+++ LISTED ENTRIES +++

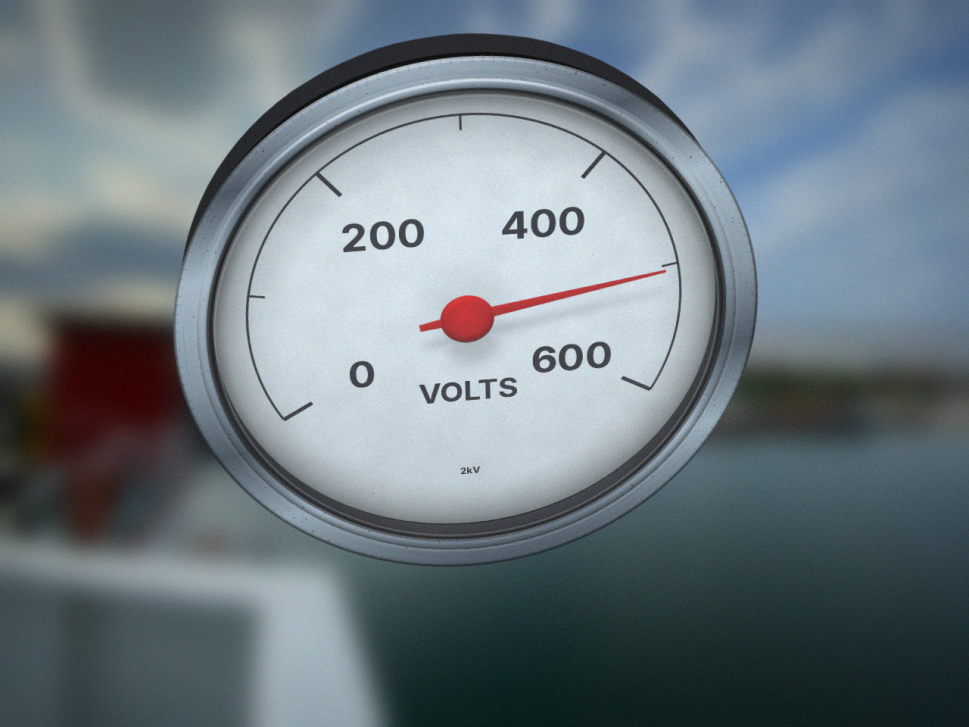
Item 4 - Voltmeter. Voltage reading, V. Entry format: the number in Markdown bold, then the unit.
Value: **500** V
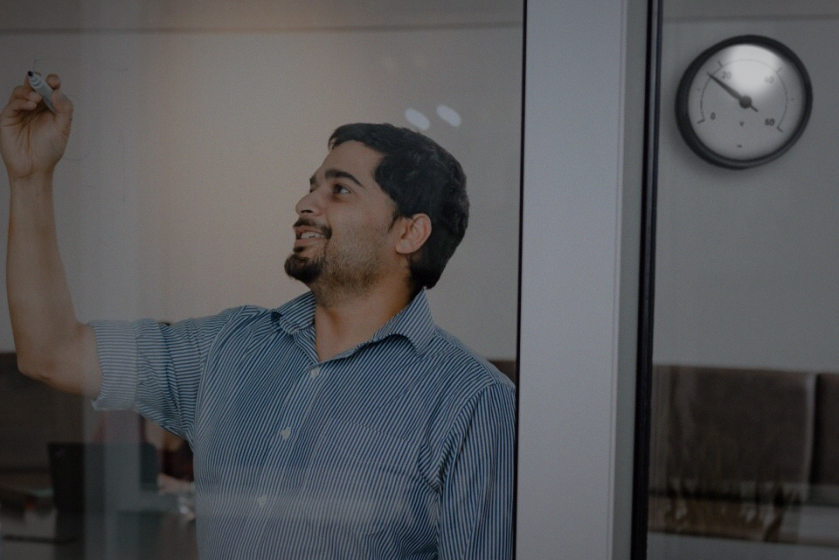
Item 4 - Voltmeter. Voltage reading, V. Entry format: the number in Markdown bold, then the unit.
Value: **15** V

+++
+++ LISTED ENTRIES +++

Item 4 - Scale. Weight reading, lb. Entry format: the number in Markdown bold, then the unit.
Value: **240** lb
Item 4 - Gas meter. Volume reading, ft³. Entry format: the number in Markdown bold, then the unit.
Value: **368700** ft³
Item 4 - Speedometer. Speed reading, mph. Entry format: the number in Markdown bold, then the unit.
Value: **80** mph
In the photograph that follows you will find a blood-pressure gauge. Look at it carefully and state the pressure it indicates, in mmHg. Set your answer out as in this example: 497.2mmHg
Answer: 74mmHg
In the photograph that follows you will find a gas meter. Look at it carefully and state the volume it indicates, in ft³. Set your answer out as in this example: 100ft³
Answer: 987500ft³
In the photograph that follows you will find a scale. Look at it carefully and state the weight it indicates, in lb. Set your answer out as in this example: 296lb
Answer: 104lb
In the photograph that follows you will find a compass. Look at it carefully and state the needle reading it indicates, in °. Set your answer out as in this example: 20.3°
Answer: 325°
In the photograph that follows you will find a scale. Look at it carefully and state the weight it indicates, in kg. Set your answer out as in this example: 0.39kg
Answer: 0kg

+++
+++ LISTED ENTRIES +++

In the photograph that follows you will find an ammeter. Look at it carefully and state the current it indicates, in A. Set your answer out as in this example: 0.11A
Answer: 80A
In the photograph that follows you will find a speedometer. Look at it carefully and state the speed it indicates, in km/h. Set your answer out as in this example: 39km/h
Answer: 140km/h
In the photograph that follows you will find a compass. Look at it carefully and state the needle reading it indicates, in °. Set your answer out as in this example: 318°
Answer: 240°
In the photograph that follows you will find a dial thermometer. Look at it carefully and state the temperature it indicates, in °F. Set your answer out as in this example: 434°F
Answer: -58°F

+++

**THE PROBLEM**
Copy out word for word every line of the items above, from the line containing "In the photograph that follows you will find a speedometer." through the line containing "Answer: -58°F", with both of those lines included.

**RESULT**
In the photograph that follows you will find a speedometer. Look at it carefully and state the speed it indicates, in km/h. Set your answer out as in this example: 39km/h
Answer: 140km/h
In the photograph that follows you will find a compass. Look at it carefully and state the needle reading it indicates, in °. Set your answer out as in this example: 318°
Answer: 240°
In the photograph that follows you will find a dial thermometer. Look at it carefully and state the temperature it indicates, in °F. Set your answer out as in this example: 434°F
Answer: -58°F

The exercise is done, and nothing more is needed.